Clinical Registry Intelligence
Built clinical ETL and NLP systems at Carta Healthcare, normalizing heterogeneous data into HL7/FHIR-aligned workflows and integrating LLM-assisted extraction into registry operations.
Clinical Registry Intelligence is the kind of work that sits underneath reliable applied AI. Before extraction quality, analytics, or downstream modeling can matter, the data has to be normalized, legible, and stable enough to trust.
Overview
At Carta Healthcare, I designed and owned end-to-end ETL and clinical NLP pipelines that moved heterogeneous healthcare data into forms that registry workflows could actually use. The work combined data normalization, schema alignment, extraction logic, API-oriented processing, and LLM-assisted workflows for information that could not be captured cleanly with rules alone.
Context
Carta operates in a domain where operational value depends on turning difficult clinical data into structured registry-ready signals. Inputs arrived from multiple sources and in multiple shapes: structured fields, semi-structured exports, and free-text clinical documentation. The technical challenge was not only extracting information, but doing so in a way that downstream registry and analytics workflows could rely on consistently.
Problem
Clinical data is rarely neat enough for direct use. Important fields may be missing, encoded differently across systems, or embedded in narrative documentation. Without a normalization layer, each downstream consumer inherits ambiguity, and any ML or analytics system built on top becomes harder to validate and maintain.

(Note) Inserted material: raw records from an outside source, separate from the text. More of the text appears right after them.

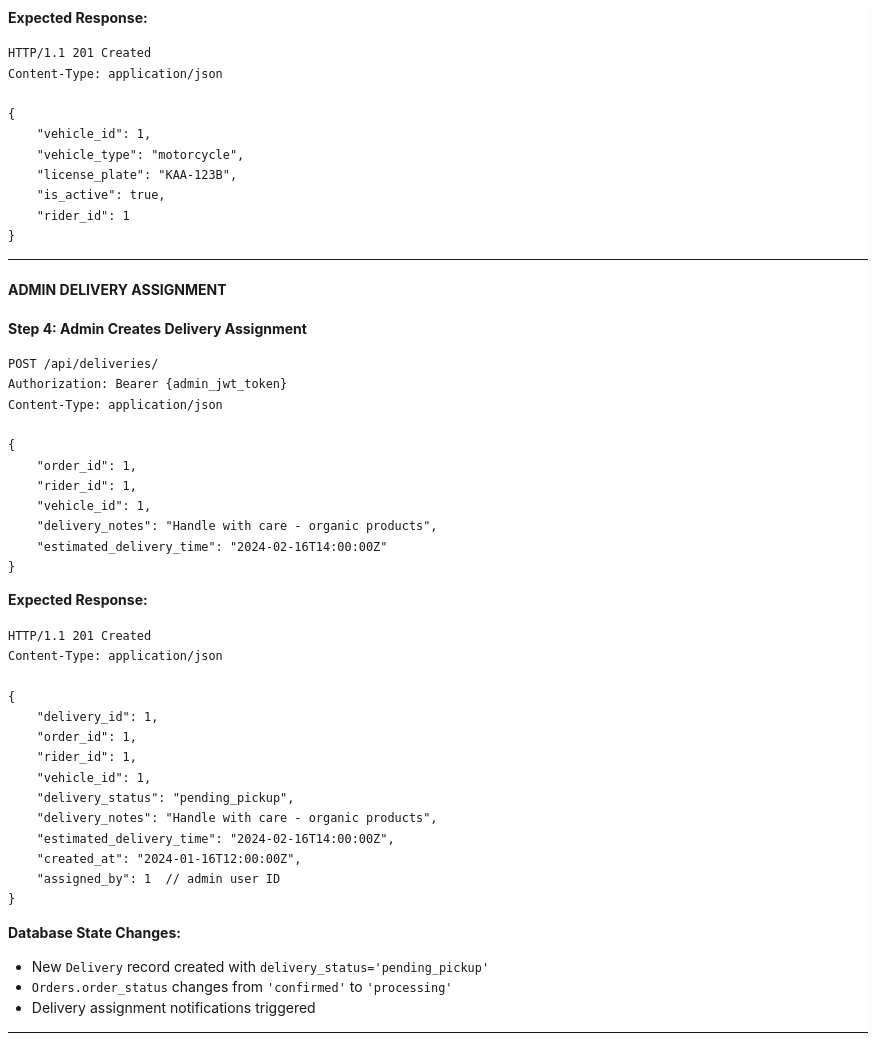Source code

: **Expected Response:**
```http
HTTP/1.1 201 Created
Content-Type: application/json

{
    "vehicle_id": 1,
    "vehicle_type": "motorcycle",
    "license_plate": "KAA-123B",
    "is_active": true,
    "rider_id": 1
}
```

---

#### **ADMIN DELIVERY ASSIGNMENT**

**Step 4: Admin Creates Delivery Assignment**
```http
POST /api/deliveries/
Authorization: Bearer {admin_jwt_token}
Content-Type: application/json

{
    "order_id": 1,
    "rider_id": 1,
    "vehicle_id": 1,
    "delivery_notes": "Handle with care - organic products",
    "estimated_delivery_time": "2024-02-16T14:00:00Z"
}
```

**Expected Response:**
```http
HTTP/1.1 201 Created
Content-Type: application/json

{
    "delivery_id": 1,
    "order_id": 1,
    "rider_id": 1,
    "vehicle_id": 1,
    "delivery_status": "pending_pickup",
    "delivery_notes": "Handle with care - organic products",
    "estimated_delivery_time": "2024-02-16T14:00:00Z",
    "created_at": "2024-01-16T12:00:00Z",
    "assigned_by": 1  // admin user ID
}
```

**Database State Changes:**
- New `Delivery` record created with `delivery_status='pending_pickup'`
- `Orders.order_status` changes from `'confirmed'` to `'processing'`
- Delivery assignment notifications triggered

---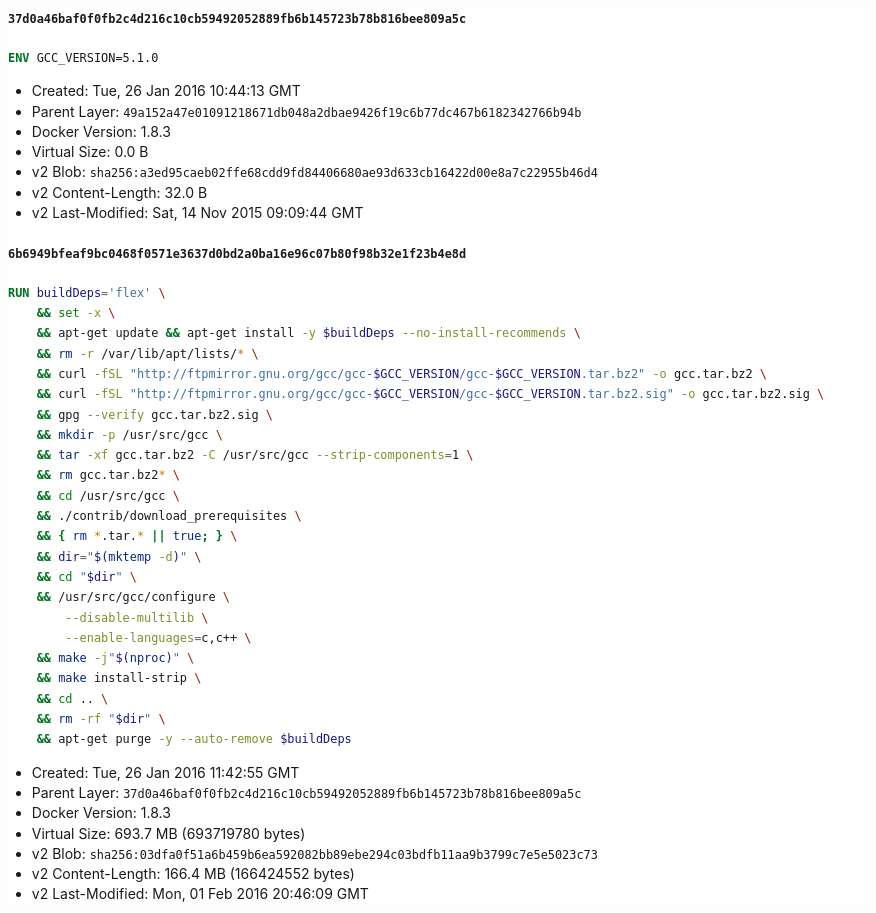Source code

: #### `37d0a46baf0f0fb2c4d216c10cb59492052889fb6b145723b78b816bee809a5c`

```dockerfile
ENV GCC_VERSION=5.1.0
```

-	Created: Tue, 26 Jan 2016 10:44:13 GMT
-	Parent Layer: `49a152a47e01091218671db048a2dbae9426f19c6b77dc467b6182342766b94b`
-	Docker Version: 1.8.3
-	Virtual Size: 0.0 B
-	v2 Blob: `sha256:a3ed95caeb02ffe68cdd9fd84406680ae93d633cb16422d00e8a7c22955b46d4`
-	v2 Content-Length: 32.0 B
-	v2 Last-Modified: Sat, 14 Nov 2015 09:09:44 GMT

#### `6b6949bfeaf9bc0468f0571e3637d0bd2a0ba16e96c07b80f98b32e1f23b4e8d`

```dockerfile
RUN buildDeps='flex' \
	&& set -x \
	&& apt-get update && apt-get install -y $buildDeps --no-install-recommends \
	&& rm -r /var/lib/apt/lists/* \
	&& curl -fSL "http://ftpmirror.gnu.org/gcc/gcc-$GCC_VERSION/gcc-$GCC_VERSION.tar.bz2" -o gcc.tar.bz2 \
	&& curl -fSL "http://ftpmirror.gnu.org/gcc/gcc-$GCC_VERSION/gcc-$GCC_VERSION.tar.bz2.sig" -o gcc.tar.bz2.sig \
	&& gpg --verify gcc.tar.bz2.sig \
	&& mkdir -p /usr/src/gcc \
	&& tar -xf gcc.tar.bz2 -C /usr/src/gcc --strip-components=1 \
	&& rm gcc.tar.bz2* \
	&& cd /usr/src/gcc \
	&& ./contrib/download_prerequisites \
	&& { rm *.tar.* || true; } \
	&& dir="$(mktemp -d)" \
	&& cd "$dir" \
	&& /usr/src/gcc/configure \
		--disable-multilib \
		--enable-languages=c,c++ \
	&& make -j"$(nproc)" \
	&& make install-strip \
	&& cd .. \
	&& rm -rf "$dir" \
	&& apt-get purge -y --auto-remove $buildDeps
```

-	Created: Tue, 26 Jan 2016 11:42:55 GMT
-	Parent Layer: `37d0a46baf0f0fb2c4d216c10cb59492052889fb6b145723b78b816bee809a5c`
-	Docker Version: 1.8.3
-	Virtual Size: 693.7 MB (693719780 bytes)
-	v2 Blob: `sha256:03dfa0f51a6b459b6ea592082bb89ebe294c03bdfb11aa9b3799c7e5e5023c73`
-	v2 Content-Length: 166.4 MB (166424552 bytes)
-	v2 Last-Modified: Mon, 01 Feb 2016 20:46:09 GMT
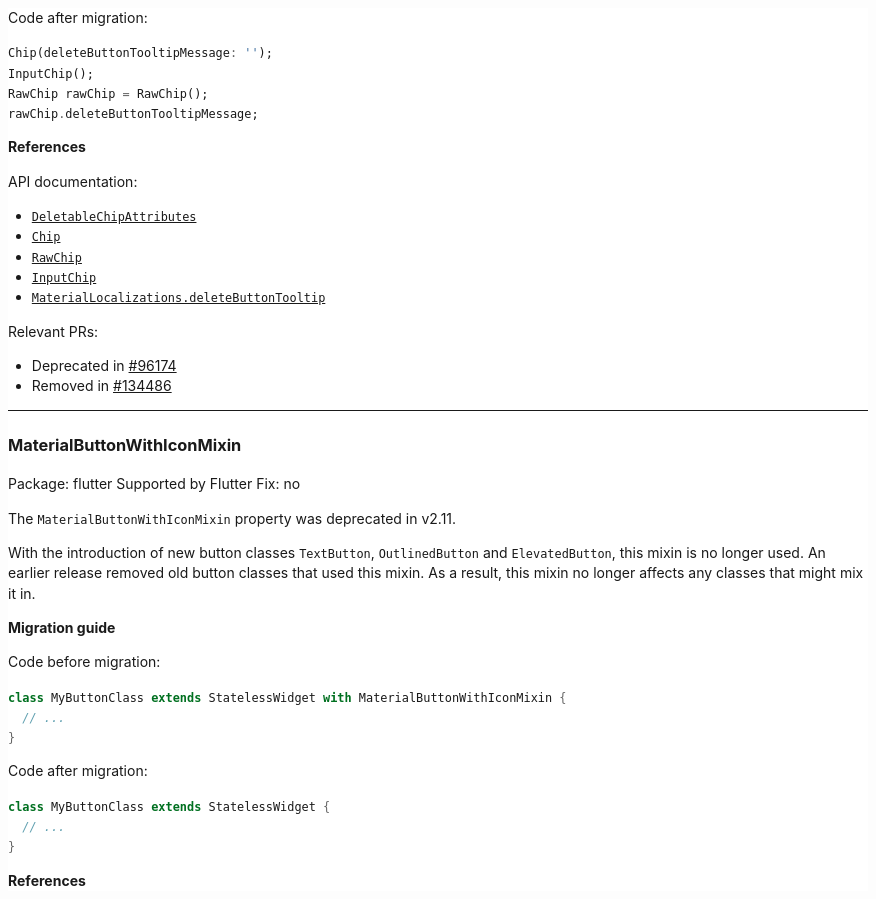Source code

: Code after migration:

```dart
Chip(deleteButtonTooltipMessage: '');
InputChip();
RawChip rawChip = RawChip();
rawChip.deleteButtonTooltipMessage;
```

**References**

API documentation:

* [`DeletableChipAttributes`][]
* [`Chip`][]
* [`RawChip`][]
* [`InputChip`][]
* [`MaterialLocalizations.deleteButtonTooltip`][]

Relevant PRs:

* Deprecated in [#96174][]
* Removed in [#134486][]

[`DeletableChipAttributes`]: {{site.api}}/flutter/material/DeletableChipAttributes-class.html
[`Chip`]: {{site.api}}/flutter/material/Chip-class.html
[`RawChip`]: {{site.api}}/flutter/material/RawChip-class.html
[`InputChip`]: {{site.api}}/flutter/material/InputChip-class.html
[`MaterialLocalizations.deleteButtonTooltip`]: {{site.api}}/flutter/material/MaterialLocalizations/deleteButtonTooltip.html

[#96174]: {{site.repo.flutter}}/pull/96174
[#134486]: {{site.repo.flutter}}/pull/134486

---

### MaterialButtonWithIconMixin

Package: flutter
Supported by Flutter Fix: no

The `MaterialButtonWithIconMixin` property was deprecated in v2.11.

With the introduction of new button classes `TextButton`, `OutlinedButton` and `ElevatedButton`,
this mixin is no longer used.
An earlier release removed old button classes that used this mixin.
As a result, this mixin no longer affects any classes that might mix it in.

**Migration guide**

Code before migration:

```dart
class MyButtonClass extends StatelessWidget with MaterialButtonWithIconMixin {
  // ...
}
```

Code after migration:

```dart
class MyButtonClass extends StatelessWidget {
  // ...
}
```

**References**


[Deprecation Policy]: {{site.repo.flutter}}/blob/master/docs/contributing/Tree-hygiene.md#deprecations
[quick reference sheet]: /go/deprecations-removed-after-3-13
[Deprecate `useDeleteButtonTooltip` for Chips]: https://docs.google.com/document/d/1wc9ot7T2E7hJubYxEWMX230a79wYSiFey4BHxnEzHtw/edit?usp=sharing&resourcekey=0-Bo7KPqEtkWgZcSuRCqwQ5w
[chips and tooltips migration guide]: /release/breaking-changes/chip-usedeletebuttontooltip-migration
[#99088]: {{site.repo.flutter}}/pull/99088
[#133173]: {{site.repo.flutter}}/pull/133173
[`PlatformViewsService`]: {{site.api}}/flutter/services/PlatformViewsService-class.html
[#100990]: {{site.repo.flutter}}/pull/100990
[#133175]: {{site.repo.flutter}}/pull/133175
[`TextSelectionOverlay`]: {{site.api}}/flutter/widgets/TextSelectionOverlay-class.html
[`SelectionOverlay`]: {{site.api}}/flutter/widgets/SelectionOverlay-class.html
[#100381]: {{site.repo.flutter}}/pull/100381
[#134485]: {{site.repo.flutter}}/pull/134485
[`ScrollBehavior`]: {{site.api}}/flutter/widgets/ScrollBehavior-class.html
[`MaterialScrollBehavior`]: {{site.api}}/flutter/material/MaterialScrollBehavior-class.html
[`ThemeData`]: {{site.api}}/flutter/material/ThemeData-class.html
[`GlowingOverscrollIndicator`]: {{site.api}}/flutter/widgets/GlowingOverscrollIndicator-class.html
[`StretchingOverscrollIndicator`]: {{site.api}}/flutter/widgets/StretchingOverscrollIndicator-class.html
[#100234]: {{site.repo.flutter}}/pull/100234
[#133181]: {{site.repo.flutter}}/pull/133181
[`PaintingBinding`]: {{site.api}}/flutter/painting/PaintingBinding-mixin.html
[`ImageProvider`]: {{site.api}}/flutter/painting/ImageProvider-class.html
[`DecoderBufferCallback`]: {{site.api}}/flutter/painting/DecoderBufferCallback.html
[#103496]: {{site.repo.flutter}}/pull/103496
[#132679]: {{site.repo.flutter}}/pull/132679
[`TestWindow` migration guide]: /release/breaking-changes/window-singleton
[`WidgetTester`]: {{site.api}}/flutter/flutter_test/WidgetTester-class.html
[`TestWidgetsFlutterBinding`]: {{site.api}}/flutter/flutter_test/TestWidgetsFlutterBinding-class.html
[`TestPlatformDispatcher`]: {{site.api}}/flutter/flutter_test/TestPlatformDispatcher-class.html
[#99443]: {{site.repo.flutter}}/pull/99443
[#131098]: {{site.repo.flutter}}/pull/131098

For registry workflows specifically, that created three compounding issues:
- heterogeneous source schemas needed to map into a stable representation
- clinically relevant facts were often present only in unstructured text
- downstream teams needed outputs that were standardized, inspectable, and operationally usable
System Design
I treated the problem as a workflow design problem rather than a single-model problem.

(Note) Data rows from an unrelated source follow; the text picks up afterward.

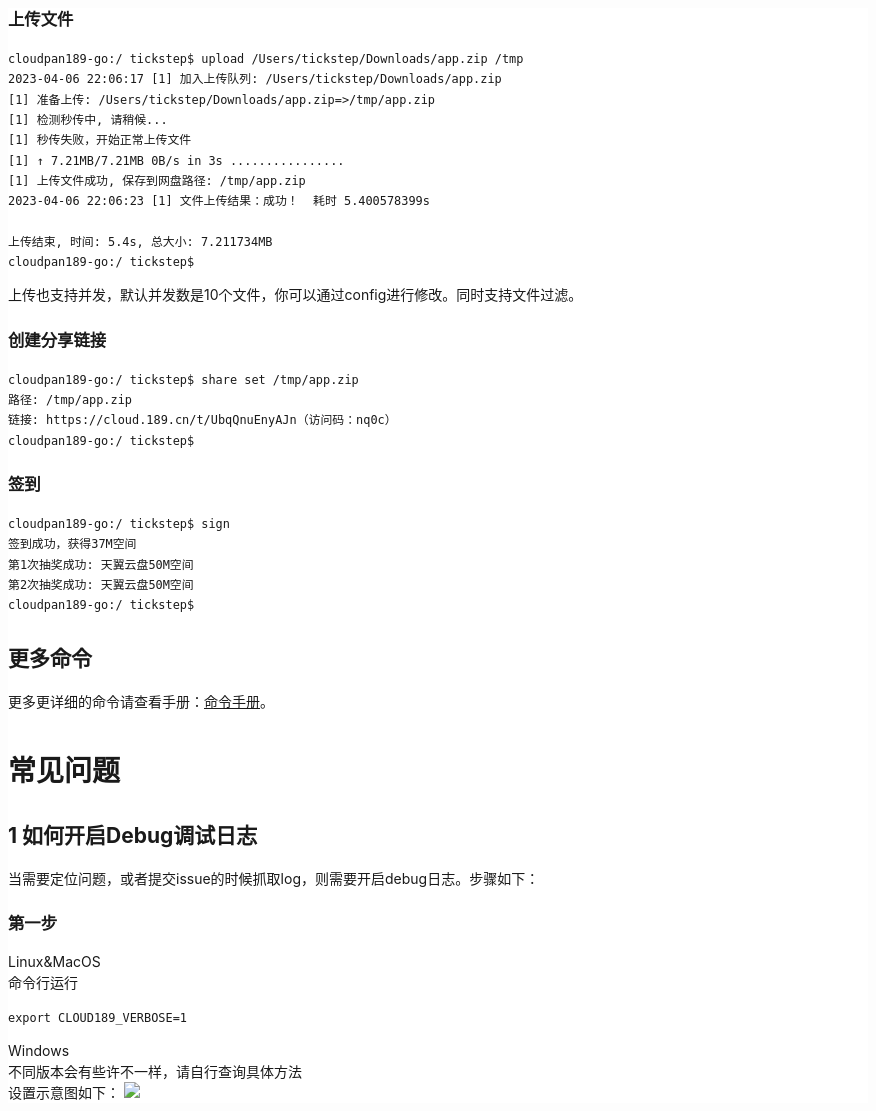 ### 上传文件
```shell
cloudpan189-go:/ tickstep$ upload /Users/tickstep/Downloads/app.zip /tmp
2023-04-06 22:06:17 [1] 加入上传队列: /Users/tickstep/Downloads/app.zip
[1] 准备上传: /Users/tickstep/Downloads/app.zip=>/tmp/app.zip
[1] 检测秒传中, 请稍候...
[1] 秒传失败，开始正常上传文件
[1] ↑ 7.21MB/7.21MB 0B/s in 3s ................
[1] 上传文件成功, 保存到网盘路径: /tmp/app.zip
2023-04-06 22:06:23 [1] 文件上传结果：成功！  耗时 5.400578399s

上传结束, 时间: 5.4s, 总大小: 7.211734MB
cloudpan189-go:/ tickstep$ 
```
上传也支持并发，默认并发数是10个文件，你可以通过config进行修改。同时支持文件过滤。

### 创建分享链接
```shell
cloudpan189-go:/ tickstep$ share set /tmp/app.zip 
路径: /tmp/app.zip
链接: https://cloud.189.cn/t/UbqQnuEnyAJn（访问码：nq0c）
cloudpan189-go:/ tickstep$ 
```

### 签到
```shell
cloudpan189-go:/ tickstep$ sign
签到成功，获得37M空间
第1次抽奖成功: 天翼云盘50M空间
第2次抽奖成功: 天翼云盘50M空间
cloudpan189-go:/ tickstep$ 
```

## 更多命令
更多更详细的命令请查看手册：[命令手册](docs/manual.md)。

# 常见问题
## 1 如何开启Debug调试日志
当需要定位问题，或者提交issue的时候抓取log，则需要开启debug日志。步骤如下：

### 第一步
Linux&MacOS   
命令行运行
```
export CLOUD189_VERBOSE=1
```

Windows   
不同版本会有些许不一样，请自行查询具体方法   
设置示意图如下：
![](./assets/images/win10-env-debug-config.png)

The system centered on ETL pipelines that ingested heterogeneous clinical inputs, normalized them into HL7- and FHIR-aligned structures, and prepared them for downstream extraction and registry consumption. That meant combining parsing, field mapping, schema validation, and transformation logic in a way that made the outputs consistent across sources.

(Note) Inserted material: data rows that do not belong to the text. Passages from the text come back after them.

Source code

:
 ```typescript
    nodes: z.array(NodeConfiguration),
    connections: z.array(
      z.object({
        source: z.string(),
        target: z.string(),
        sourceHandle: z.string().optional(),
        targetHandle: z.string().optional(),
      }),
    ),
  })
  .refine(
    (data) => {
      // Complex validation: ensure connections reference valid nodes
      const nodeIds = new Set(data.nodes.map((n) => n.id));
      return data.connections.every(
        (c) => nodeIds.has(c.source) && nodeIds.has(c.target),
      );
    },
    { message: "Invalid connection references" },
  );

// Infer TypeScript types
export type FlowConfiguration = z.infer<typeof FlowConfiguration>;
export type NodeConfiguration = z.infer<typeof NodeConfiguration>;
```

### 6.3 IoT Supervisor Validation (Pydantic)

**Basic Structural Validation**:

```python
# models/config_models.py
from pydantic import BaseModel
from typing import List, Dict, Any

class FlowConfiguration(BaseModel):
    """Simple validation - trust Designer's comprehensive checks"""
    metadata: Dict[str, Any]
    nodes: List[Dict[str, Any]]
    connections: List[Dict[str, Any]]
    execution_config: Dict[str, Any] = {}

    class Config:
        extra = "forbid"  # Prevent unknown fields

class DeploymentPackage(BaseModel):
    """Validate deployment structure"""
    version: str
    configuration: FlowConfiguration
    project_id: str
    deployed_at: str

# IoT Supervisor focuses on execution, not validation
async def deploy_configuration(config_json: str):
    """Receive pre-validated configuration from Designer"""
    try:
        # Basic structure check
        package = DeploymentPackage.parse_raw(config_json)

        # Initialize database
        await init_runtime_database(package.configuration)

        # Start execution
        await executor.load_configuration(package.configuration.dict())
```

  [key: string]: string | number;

On top of that normalized layer, I integrated clinical NLP and LLM-assisted extraction for information that could not be captured reliably from structured data alone. The important design choice was separation of concerns: normalization first, extraction second, downstream consumption third. That kept the system easier to reason about and reduced the chance that extraction logic would become entangled with source-specific cleanup.
Key Technical Decisions
One important decision was to standardize early around HL7/FHIR-compatible representations rather than letting every downstream step interpret raw source formats differently. That created a cleaner contract between ingestion, extraction, and registry-facing outputs.
Another was to use LLM-assisted extraction selectively. I did not treat LLMs as a universal parsing layer. They were most valuable where clinical text contained useful information that was difficult to capture through deterministic rules alone. By constraining where they sat in the pipeline, it became easier to reason about reliability and to preserve a stable surrounding system.
I also favored pipeline designs that made intermediate states legible. In a clinical setting, traceability matters. If an extracted field looked wrong, the path back to the source and transformation logic needed to stay understandable.
Reliability and Evaluation
Reliability here was not a single benchmark; it was a systems property.
I focused on pipeline behavior that could support trustworthy downstream use: schema consistency, validation around transformed outputs, and extraction workflows that could be reviewed and iterated when failure modes appeared. The goal was not just to maximize extraction coverage, but to make the overall system more dependable in real registry operations.
That required thinking beyond model quality alone. A strong extraction component inside a weak normalization pipeline still produces brittle results. The system had to be coherent end to end.
Outcome
The result was a stronger clinical data foundation for registry and analytics workflows: more standardized inputs, more usable structured outputs, and a clearer path from difficult clinical documentation to downstream operational value.
The work reinforced a pattern that still shapes how I build AI systems: the highest-leverage improvements often come from better workflow design, cleaner data contracts, and more disciplined system boundaries rather than from model complexity alone.
What I Owned
I owned the design and implementation of end-to-end ETL and NLP pipelines for clinical data workflows, including normalization strategy, schema alignment, extraction integration, and the practical shape of how outputs became usable downstream.
Reflection
This project is a good representation of how I like to work: careful about interfaces, skeptical of unnecessary complexity, and focused on making advanced methods useful inside real operating constraints. In applied AI, credibility comes from systems that hold together under messy conditions. That is the kind of work I find most meaningful.